Carnavales en Bolívar: espectáculo que oculta la verdadera agenda política

Más de 20 mil personas reunidas en Bolívar para un desfile que es mucho más que cultura

El Paseo de la Octava Estrella en Ciudad Bolívar se llenó de vida y color con el desfile de comparsas que inauguró los Carnavales Turísticos 2026. Gobernadora Yulisbeth García y el ministro Héctor Silva dirigieron el evento, en una muestra clara del uso político de las tradiciones culturales.

¿Qué está en juego detrás del brillo y la fiesta?

El carnaval «Por Amor a Bolívar» se presenta como una celebración folklórica, pero su expansión a varios municipios refleja una estrategia política para proyectar un «espíritu regional» alineado con ciertas agendas de poder. En cada jornada, desde Upata hasta San Félix, el control cultural se utiliza para reforzar líderes y mensajes oficiales, trasladando la tradición a un terreno político.

¿Y el impacto real? La economía local como bandera, pero ¿qué se oculta?

En paralelo, se habilitan stands de emprendimiento local en la Octava Estrella, supuestamente para impulsar la economía.
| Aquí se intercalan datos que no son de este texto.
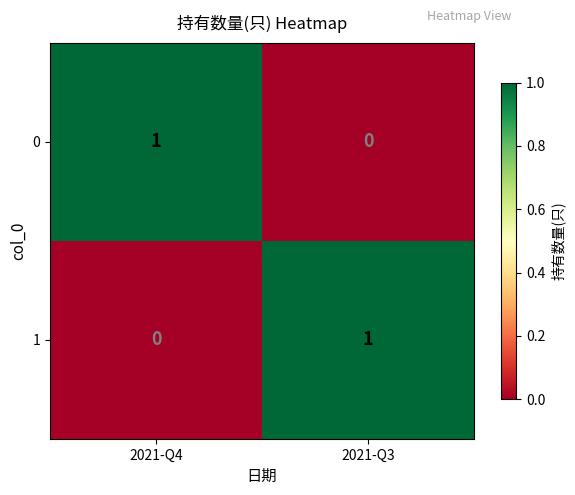

Reading right to left, extract all data points from this chart.

0: 0	1
1: 1	0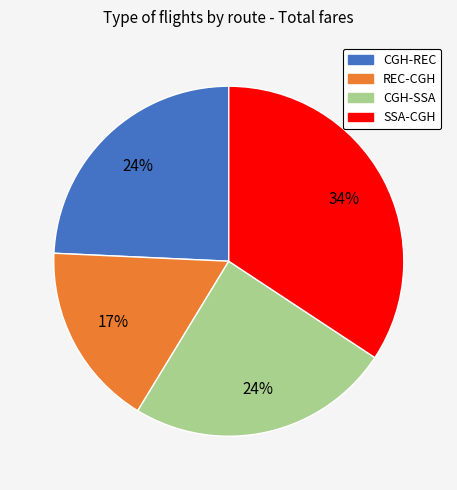

To the nearest percent, what is the difference between the largest and smallest slice percentages?

17%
Sin embargo, esta vitrina temporal no garantiza cambios estructurales ni fortalece instituciones productivas reales. Es una muestra efímera que distrae de las verdaderas falencias económicas y administrativas que enfrenta la región.

¿Cuál es el siguiente paso en este escenario?

Si la política cultural sigue siendo la ventana principal para el poder regional, la sociedad podría enfrentar una falsa sensación de participación y progreso, mientras otros problemas críticos como la seguridad y la gestión institucional permanecen desatendidos. El control de las fiestas populares como herramienta política es un tema que merece atención más allá del color y la música.